In your original post you only sited your problem with the note you found. You didn't really give all that much insight into other issues you were having with your dd. It sounds, actually, like you're at least in a good situation with your exh, in that he respects your parenting decisions and will back you up with dd. My exh never did that up until this past year. Thankfully, he's mostly an absent parent so my rules supercede his anyway.
The only comments you made that I really feel uncomfortable with is your dislike of teens as a whole. I think that this dislike of teens in general has become the norm in our society. You're always hearing of people complaining "well, I have teenagers" as if that explains everything wrong in our lives. Teens are in a very difficult place. Besides the crap they see on TV and MTV, they have all the authority figures in thier lives telling them to grow up and be responsible, start making decisions about thier futures, etc. Then, in the next breath, the parents and educators are trying to micromanage everything they do and interrupt every decision they make. I think it can be very frustrating when parents expect two completely different behaviors from them. We want them to start acting like a young adult, yet we still treat them like they are children. We expect them to make wise decisions yet we never allow them the opportunity to make a mistake and learn from thier mistakes.
I just think that if you have certain rules and/or guidelines for your dd, and she knows them, who cares if she whines about it to everyone else? Just carry on, try not to allow her to drag you into her pitiful arguments. It's hard, I know, I have two teen dd's, both whom have tried to 'work' the divorce card on me over the years, even though they have a great stepdad. Kids will use whatever tool they have. For that matter, so do adults - manipulation is not a tool used only by teens.
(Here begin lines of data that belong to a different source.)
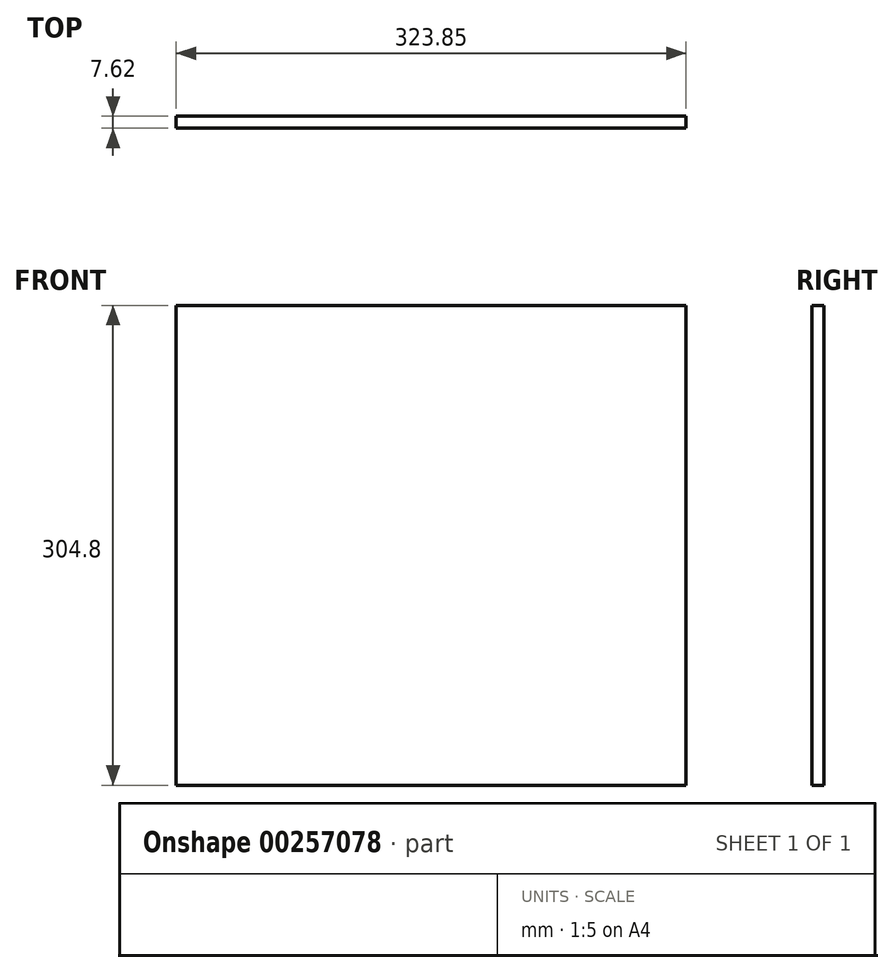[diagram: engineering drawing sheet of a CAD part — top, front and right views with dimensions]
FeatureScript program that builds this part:
annotation { "Feature Type Name" : "Feature", "Feature Type Description" : "" }
export const myFeature = defineFeature(function(context is Context, id is Id, definition is map)
    precondition{}
    {
        {
            var Q0;
            Q0=qCreatedBy(makeId("Front.planeOp"),FACE);
            var sketch = newSketch(context, id + "F0", { "sketchPlane" : qUnion([Q0])});
            skLineSegment(sketch, "E0.bottom", {"start": v(-53.3, 218.21) * mm, "end": v(270.56, 218.21) * mm});
            skLineSegment(sketch, "E0.top", {"start": v(-53.3, -86.59) * mm, "end": v(270.56, -86.59) * mm});
            skLineSegment(sketch, "E0.left", {"start": v(-53.3, 218.21) * mm, "end": v(-53.3, -86.59) * mm});
            skLineSegment(sketch, "E0.right", {"start": v(270.56, 218.21) * mm, "end": v(270.56, -86.59) * mm});
            skSolve(sketch);
        }
        {
            var Q0;
            Q0=makeQuery(id+"F0.imprint","IMPRINT",FACE,{"disambiguationData":[TD([[makeQuery(id+"F0.imprint","IMPRINT",EDGE,{"derivedFrom":sQuery(id+"F0.wireOp",EDGE,"E0.bottom")}),-1.0]])]});
            extrude(context, id + "F1", {"entities" : qUnion([Q0]), "depth" : 7.62 * mm});
        }
    });
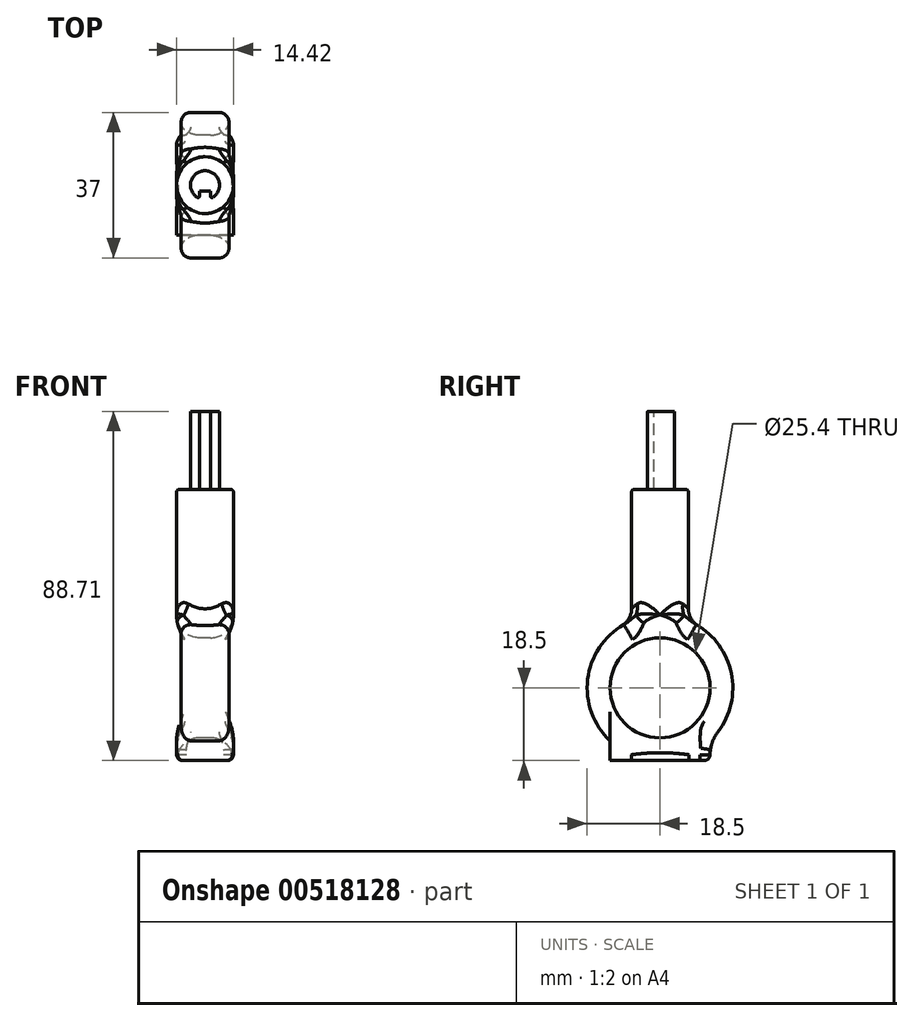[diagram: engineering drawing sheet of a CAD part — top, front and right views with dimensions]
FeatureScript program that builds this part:
annotation { "Feature Type Name" : "Feature", "Feature Type Description" : "" }
export const myFeature = defineFeature(function(context is Context, id is Id, definition is map)
    precondition{}
    {
        {
            var Q0;
            Q0=qCreatedBy(makeId("Top.planeOp"),FACE);
            var sketch = newSketch(context, id + "F0", { "sketchPlane" : qUnion([Q0])});
            skCircle(sketch, "E0", {"center": v(0, 0) * mm, "radius": 3.68 * mm});
            skSolve(sketch);
        }
        {
            var Q0;
            Q0 = qSketchRegion(id + "F0", true);
            extrude(context, id + "F1", {"entities" : qUnion([Q0]), "depth" : 19.8 * mm, "offsetDistance" : 25.4 * mm});
        }
        {
            var Q0;
            Q0=makeQuery(id+"F1.opExtrude","CAP_FACE",FACE,{"disambiguationData":[OSD([sQuery(id+"F0.wireOp",EDGE,"E0")])],"isStart":false});
            var sketch = newSketch(context, id + "F2", { "sketchPlane" : qUnion([Q0])});
            skLineSegment(sketch, "E1.bottom", {"start": v(-1.4, -3.68) * mm, "end": v(1.4, -3.68) * mm});
            skLineSegment(sketch, "E1.top", {"start": v(-1.4, -1.51) * mm, "end": v(1.4, -1.51) * mm});
            skLineSegment(sketch, "E1.left", {"start": v(-1.4, -3.68) * mm, "end": v(-1.4, -1.51) * mm});
            skLineSegment(sketch, "E1.right", {"start": v(1.4, -3.68) * mm, "end": v(1.4, -1.51) * mm});
            skSolve(sketch);
        }
        {
            var Q0;
            Q0 = qSketchRegion(id + "F2", true);
            extrude(context, id + "F3", {"entities" : qUnion([Q0]), "operationType" : NewBodyOperationType.REMOVE, "oppositeDirection" : true, "depth" : 25.4 * mm, "offsetDistance" : 25.4 * mm});
        }
        {
            var Q0;
            Q0=makeQuery(id+"F3.boolean.opBoolean","INTERSECT",EDGE,{"derivedFrom":[makeQuery(id+"F1.opExtrude","SWEPT_FACE",FACE,{"disambiguationData":[OSD([sQuery(id+"F0.wireOp",EDGE,"E0")])]}),makeQuery(id+"F3.opExtrude","SWEPT_FACE",FACE,{"disambiguationData":[OSD([sQuery(id+"F2.wireOp",EDGE,"E1.right")])]})]});
            var Q1;
            Q1=makeQuery(id+"F3.boolean.opBoolean","INTERSECT",EDGE,{"derivedFrom":[makeQuery(id+"F1.opExtrude","SWEPT_FACE",FACE,{"disambiguationData":[OSD([sQuery(id+"F0.wireOp",EDGE,"E0")])]}),makeQuery(id+"F3.opExtrude","SWEPT_FACE",FACE,{"disambiguationData":[OSD([sQuery(id+"F2.wireOp",EDGE,"E1.left")])]})]});
            fillet(context, id + "F4", {"entities" : qUnion([Q0, Q1]), "radius" : 0.38 * mm, "tangentPropagation" : true, "allowEdgeOverflow" : false});
        }
        {
            var Q0;
            Q0=makeQuery(id+"F1.opExtrude","CAP_FACE",FACE,{"disambiguationData":[OSD([sQuery(id+"F0.wireOp",EDGE,"E0")])],"isStart":true});
            var sketch = newSketch(context, id + "F5", { "sketchPlane" : qUnion([Q0])});
            skCircle(sketch, "E2", {"center": v(0, 0) * mm, "radius": 7.21 * mm});
            skSolve(sketch);
        }
        {
            var Q0;
            Q0 = qSketchRegion(id + "F5", true);
            extrude(context, id + "F6", {"entities" : qUnion([Q0]), "operationType" : NewBodyOperationType.ADD, "depth" : 12.7 * mm, "offsetDistance" : 25.4 * mm});
        }
        {
            var Q0;
            Q0=makeQuery(id+"F6.opExtrude","CAP_EDGE",EDGE,{"disambiguationData":[OSD([sQuery(id+"F5.wireOp",EDGE,"E2")])],"isStart":false});
            fillet(context, id + "F7", {"entities" : qUnion([Q0]), "radius" : 2.54 * mm, "tangentPropagation" : true, "allowEdgeOverflow" : false});
        }
        {
            var Q0;
            Q0=makeQuery(id+"F6.opExtrude","CAP_EDGE",EDGE,{"disambiguationData":[OSD([sQuery(id+"F5.wireOp",EDGE,"E2")])],"isStart":true});
            fillet(context, id + "F8", {"entities" : qUnion([Q0]), "radius" : 0.64 * mm, "tangentPropagation" : true, "allowEdgeOverflow" : false});
        }
        {
            var Q0;
            Q0=makeQuery(id+"F6.opExtrude","CAP_FACE",FACE,{"disambiguationData":[OSD([sQuery(id+"F5.wireOp",EDGE,"E2")])],"isStart":false});
            var sketch = newSketch(context, id + "F9", { "sketchPlane" : qUnion([Q0])});
            skCircle(sketch, "E3.0", {"center": v(0, 0) * mm, "radius": 7.21 * mm});
            skSolve(sketch);
        }
        {
            var Q0;
            Q0 = qSketchRegion(id + "F9", true);
            extrude(context, id + "F10", {"entities" : qUnion([Q0]), "operationType" : NewBodyOperationType.ADD, "depth" : 25 * mm, "offsetDistance" : 25 * mm, "hasSecondDirection" : true, "secondDirectionOppositeDirection" : true, "secondDirectionDepth" : 5 * mm});
        }
        {
            var Q0;
            Q0=qCreatedBy(makeId("Right.planeOp"),FACE);
            var sketch = newSketch(context, id + "F11", { "sketchPlane" : qUnion([Q0])});
            skCircle(sketch, "E4", {"center": v(0, -50.4) * mm, "radius": 12.7 * mm});
            skCircle(sketch, "E5", {"center": v(0, -50.4) * mm, "radius": 18.5 * mm});
            skSolve(sketch);
        }
        {
            var Q0;
            Q0 = qSketchRegion(id + "F11", true);
            extrude(context, id + "F12", {"entities" : qUnion([Q0]), "operationType" : NewBodyOperationType.ADD, "depth" : (14.43 / 2) * mm, "offsetDistance" : 25 * mm, "hasSecondDirection" : true, "secondDirectionOppositeDirection" : true, "secondDirectionDepth" : (14.43 / 2) * mm});
        }
        {
            var Q0;
            Q0=makeQuery(id+"F12.opExtrude","CAP_FACE",FACE,{"disambiguationData":[OSD([sQuery(id+"F11.wireOp",EDGE,"E4"),sQuery(id+"F11.wireOp",EDGE,"E5")])],"isStart":false});
            var sketch = newSketch(context, id + "F13", { "sketchPlane" : qUnion([Q0])});
            skLineSegment(sketch, "E6", {"start": v(-12.7, -63.85) * mm, "end": v(-12.7, -68.9) * mm});
            skLineSegment(sketch, "E7", {"start": v(-12.7, -68.9) * mm, "end": v(12.7, -68.9) * mm});
            skLineSegment(sketch, "E8", {"start": v(12.7, -68.9) * mm, "end": v(12.7, -63.85) * mm});
            skLineSegment(sketch, "E9", {"start": v(12.7, -63.85) * mm, "end": v(5.8, -66.43) * mm});
            skLineSegment(sketch, "E10", {"start": v(5.8, -66.43) * mm, "end": v(-3.07, -66.43) * mm});
            skLineSegment(sketch, "E11", {"start": v(-3.07, -66.43) * mm, "end": v(-12.7, -63.85) * mm});
            skSolve(sketch);
        }
        {
            var Q0;
            Q0 = qSketchRegion(id + "F13", true);
            var Q1;
            Q1=makeQuery(id+"F12.opExtrude","CAP_FACE",FACE,{"disambiguationData":[OSD([sQuery(id+"F11.wireOp",EDGE,"E4"),sQuery(id+"F11.wireOp",EDGE,"E5")])],"isStart":true});
            extrude(context, id + "F14", {"entities" : qUnion([Q0]), "operationType" : NewBodyOperationType.ADD, "endBound" : BoundingType.UP_TO_SURFACE, "oppositeDirection" : true, "depth" : 14.43 * mm, "endBoundEntityFace" : qUnion([Q1]), "offsetDistance" : 25 * mm});
        }
        {
            var Q0;
            Q0=makeQuery(id+"F14.opExtrude","SWEPT_EDGE",EDGE,{"disambiguationData":[OSD([sQuery(id+"F11.wireOp",EDGE,"E5"),sQuery(id+"F13.wireOp",EDGE,"E8"),sQuery(id+"F13.wireOp",EDGE,"E9")])]});
            var Q1;
            Q1=makeQuery(id+"F14.opExtrude","SWEPT_EDGE",EDGE,{"disambiguationData":[OSD([sQuery(id+"F11.wireOp",EDGE,"E5"),sQuery(id+"F13.wireOp",EDGE,"E6"),sQuery(id+"F13.wireOp",EDGE,"E11")])]});
            fillet(context, id + "F15", {"entities" : qUnion([Q0, Q1]), "tangentPropagation" : true, "radius" : 10 * mm, "defaultsChanged" : true, "vertexSettings" : [], "allowEdgeOverflow" : false});
        }
        {
            var Q0;
            Q0=makeQuery(id+"F12.opExtrude","CAP_EDGE",EDGE,{"disambiguationData":[OSD([sQuery(id+"F11.wireOp",EDGE,"E4")])],"isStart":false});
            fillet(context, id + "F16", {"entities" : qUnion([Q0]), "tangentPropagation" : true, "radius" : 5.8 * mm, "defaultsChanged" : true, "vertexSettings" : [], "allowEdgeOverflow" : false});
        }
        {
            var Q0;
            Q0=makeQuery(id+"F12.opExtrude","CAP_EDGE",EDGE,{"disambiguationData":[OSD([sQuery(id+"F11.wireOp",EDGE,"E4")])],"isStart":true});
            fillet(context, id + "F17", {"entities" : qUnion([Q0]), "tangentPropagation" : true, "radius" : 5.8 * mm, "defaultsChanged" : true, "vertexSettings" : [], "allowEdgeOverflow" : false});
        }
        {
            var Q0;
            Q0=makeQuery(id+"F12.boolean.opBoolean","INTERSECT",EDGE,{"disambiguationData":[OD(0.0)],"derivedFrom":[makeQuery(id+"F10.boolean.opBoolean","MERGE",FACE,{"derivedFrom":[makeQuery(id+"F6.opExtrude","SWEPT_FACE",FACE,{"disambiguationData":[OSD([sQuery(id+"F5.wireOp",EDGE,"E2")])]}),makeQuery(id+"F10.opExtrude","SWEPT_FACE",FACE,{"disambiguationData":[OSD([sQuery(id+"F9.wireOp",EDGE,"E3.0")])]})]}),makeQuery(id+"F12.opExtrude","SWEPT_FACE",FACE,{"disambiguationData":[OSD([sQuery(id+"F11.wireOp",EDGE,"E5")])]})]});
            fillet(context, id + "F18", {"entities" : qUnion([Q0]), "tangentPropagation" : true, "radius" : 5 * mm, "defaultsChanged" : false, "vertexSettings" : [], "allowEdgeOverflow" : false});
        }
        {
            var Q0;
            {var subQ0=sQuery(id+"F11.wireOp",EDGE,"E5");var subQ1=sQuery(id+"F11.wireOp",EDGE,"E4");var subQ7=sQuery(id+"F13.wireOp",EDGE,"E6");var subQ8=makeQuery(id+"F12.opExtrude","SWEPT_FACE",FACE,{"disambiguationData":[OSD([subQ0])]});Q0=makeQuery(id+"F16.opFillet","BLEND_EDGE",EDGE,{"blendedFrom":[makeQuery(id+"F12.opExtrude","CAP_EDGE",EDGE,{"disambiguationData":[OSD([subQ1])],"isStart":false}),makeQuery(id+"F14.boolean.opBoolean","SPLIT",FACE,{"disambiguationData":[TD([makeQuery(id+"F14.opExtrude","SWEPT_FACE",FACE,{"disambiguationData":[OSD([subQ7])]})])],"derivedFrom":subQ8})],"blendedInto":[makeQuery(id+"F14.boolean.opBoolean","SPLIT",FACE,{"disambiguationData":[TD([makeQuery(id+"F14.opExtrude","SWEPT_FACE",FACE,{"disambiguationData":[OSD([subQ7])]})])],"derivedFrom":subQ8})]});}
            var Q1;
            {var subQ0=sQuery(id+"F11.wireOp",EDGE,"E5");var subQ1=sQuery(id+"F11.wireOp",EDGE,"E4");var subQ5=sQuery(id+"F13.wireOp",EDGE,"E8");var subQ8=makeQuery(id+"F12.opExtrude","SWEPT_FACE",FACE,{"disambiguationData":[OSD([subQ0])]});Q1=makeQuery(id+"F16.opFillet","BLEND_EDGE",EDGE,{"blendedFrom":[makeQuery(id+"F12.opExtrude","CAP_EDGE",EDGE,{"disambiguationData":[OSD([subQ1])],"isStart":false}),makeQuery(id+"F14.boolean.opBoolean","SPLIT",FACE,{"disambiguationData":[TD([makeQuery(id+"F14.opExtrude","SWEPT_FACE",FACE,{"disambiguationData":[OSD([subQ5])]})])],"derivedFrom":subQ8})],"blendedInto":[makeQuery(id+"F14.boolean.opBoolean","SPLIT",FACE,{"disambiguationData":[TD([makeQuery(id+"F14.opExtrude","SWEPT_FACE",FACE,{"disambiguationData":[OSD([subQ5])]})])],"derivedFrom":subQ8})]});}
            var Q2;
            {var subQ0=sQuery(id+"F11.wireOp",EDGE,"E5");var subQ1=sQuery(id+"F11.wireOp",EDGE,"E4");var subQ7=sQuery(id+"F13.wireOp",EDGE,"E6");var subQ8=makeQuery(id+"F12.opExtrude","SWEPT_FACE",FACE,{"disambiguationData":[OSD([subQ0])]});Q2=makeQuery(id+"F17.opFillet","BLEND_EDGE",EDGE,{"blendedFrom":[makeQuery(id+"F12.opExtrude","CAP_EDGE",EDGE,{"disambiguationData":[OSD([subQ1])],"isStart":true}),makeQuery(id+"F14.boolean.opBoolean","SPLIT",FACE,{"disambiguationData":[TD([makeQuery(id+"F14.opExtrude","SWEPT_FACE",FACE,{"disambiguationData":[OSD([subQ7])]})])],"derivedFrom":subQ8})],"blendedInto":[makeQuery(id+"F14.boolean.opBoolean","SPLIT",FACE,{"disambiguationData":[TD([makeQuery(id+"F14.opExtrude","SWEPT_FACE",FACE,{"disambiguationData":[OSD([subQ7])]})])],"derivedFrom":subQ8})]});}
            var Q3;
            {var subQ0=sQuery(id+"F11.wireOp",EDGE,"E5");var subQ1=sQuery(id+"F11.wireOp",EDGE,"E4");var subQ5=sQuery(id+"F13.wireOp",EDGE,"E8");var subQ8=makeQuery(id+"F12.opExtrude","SWEPT_FACE",FACE,{"disambiguationData":[OSD([subQ0])]});Q3=makeQuery(id+"F17.opFillet","BLEND_EDGE",EDGE,{"blendedFrom":[makeQuery(id+"F12.opExtrude","CAP_EDGE",EDGE,{"disambiguationData":[OSD([subQ1])],"isStart":true}),makeQuery(id+"F14.boolean.opBoolean","SPLIT",FACE,{"disambiguationData":[TD([makeQuery(id+"F14.opExtrude","SWEPT_FACE",FACE,{"disambiguationData":[OSD([subQ5])]})])],"derivedFrom":subQ8})],"blendedInto":[makeQuery(id+"F14.boolean.opBoolean","SPLIT",FACE,{"disambiguationData":[TD([makeQuery(id+"F14.opExtrude","SWEPT_FACE",FACE,{"disambiguationData":[OSD([subQ5])]})])],"derivedFrom":subQ8})]});}
            fillet(context, id + "F19", {"entities" : qUnion([Q0, Q1, Q2, Q3]), "tangentPropagation" : true, "radius" : 2.5 * mm, "defaultsChanged" : false, "vertexSettings" : [], "allowEdgeOverflow" : false});
        }
        {
            var Q0;
            Q0=makeQuery(id+"F14.opExtrude","CAP_EDGE",EDGE,{"disambiguationData":[OSD([sQuery(id+"F13.wireOp",EDGE,"E7")])],"isStart":true});
            fillet(context, id + "F20", {"entities" : qUnion([Q0]), "tangentPropagation" : true, "radius" : 1.5 * mm, "defaultsChanged" : true, "vertexSettings" : [], "allowEdgeOverflow" : false});
        }
    });
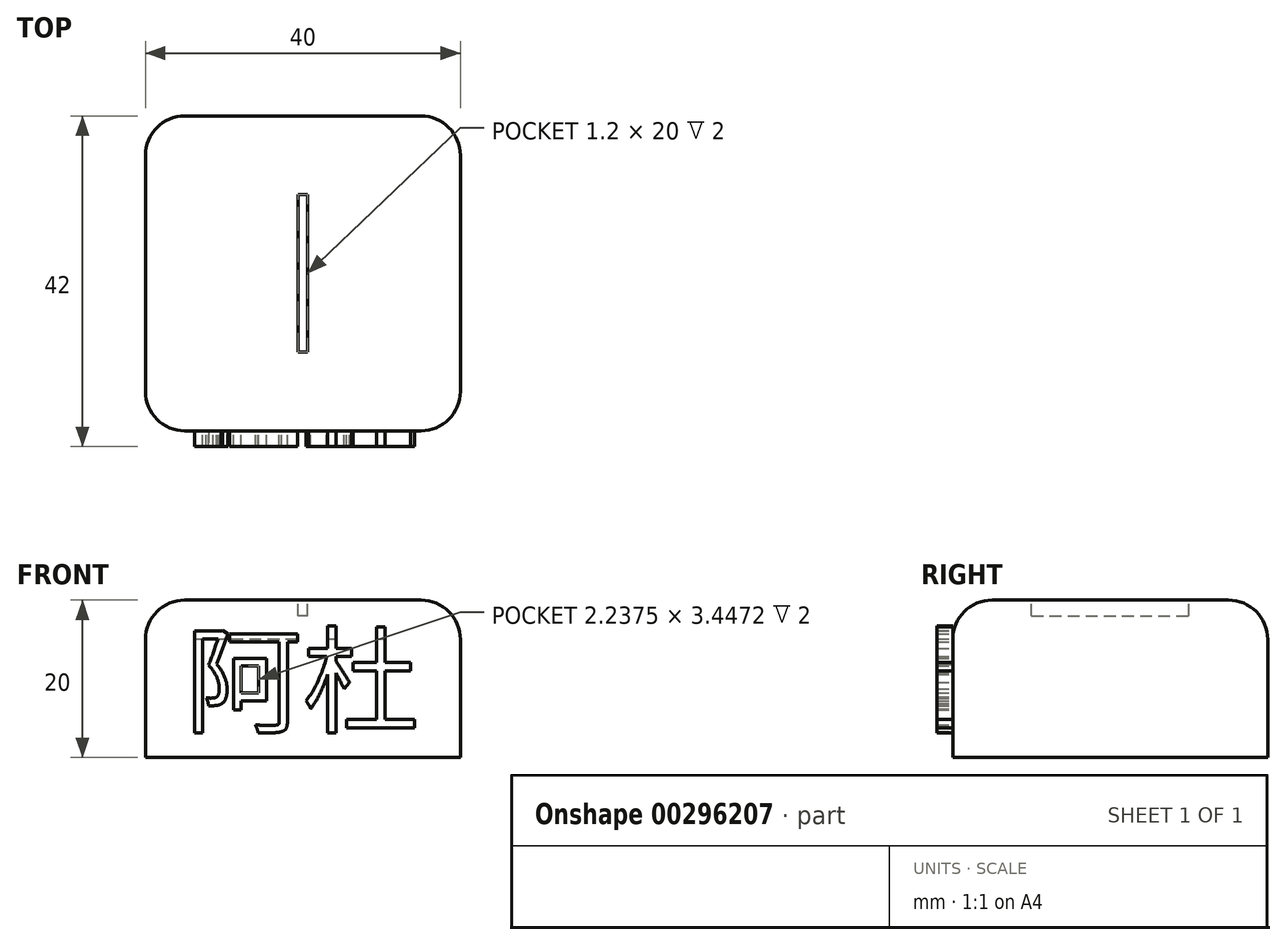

Teens are people too and they deserve respect IMO, until they do something that's not deserving of respect, just like trust. We as adults expect everyone we meet to respect us and let us have our own 'space', no matter what, without question. Yet, when it comes to kids and teens, why is it any different?
If your dd is misbehaving and you need to pull in the reigns, then by all means do so. However, I think that you will find parenting three teens more difficult if you parent from the stance that "your a teen, I'm a mom, you'll do what I say or else" and with the attitude that you "hate teenagers" in general. Because thier frontal cortex is still developing they are often unable to make well thought out decisions or think logically about situations. However, they still should have a right to thier own thoughts (like the note you found, phone calls whining to dad, etc.). We as adults DO have fully developed frontal cortex and we need to learn when to tune her out and carry on business as usual. Choose our battles and learn to let stuff roll off our backs.
Have your considered counseling as a way to get yourself some support as well as way to bounce these thoughts and concerns off a professional? We did family counseling a few years ago to address some issues with my 16dd and it really was like magic for both my H and me. We learned simple ways of not letting her get to us or push our buttons. And without fail, she did just what the counselor did - she learned to change her methods of manipulation towards us. Not to say she's perfect, she's a TT with the added burden of also having some neuro-bio disorders. Anyway, the counseling definitely helped me. Good luck.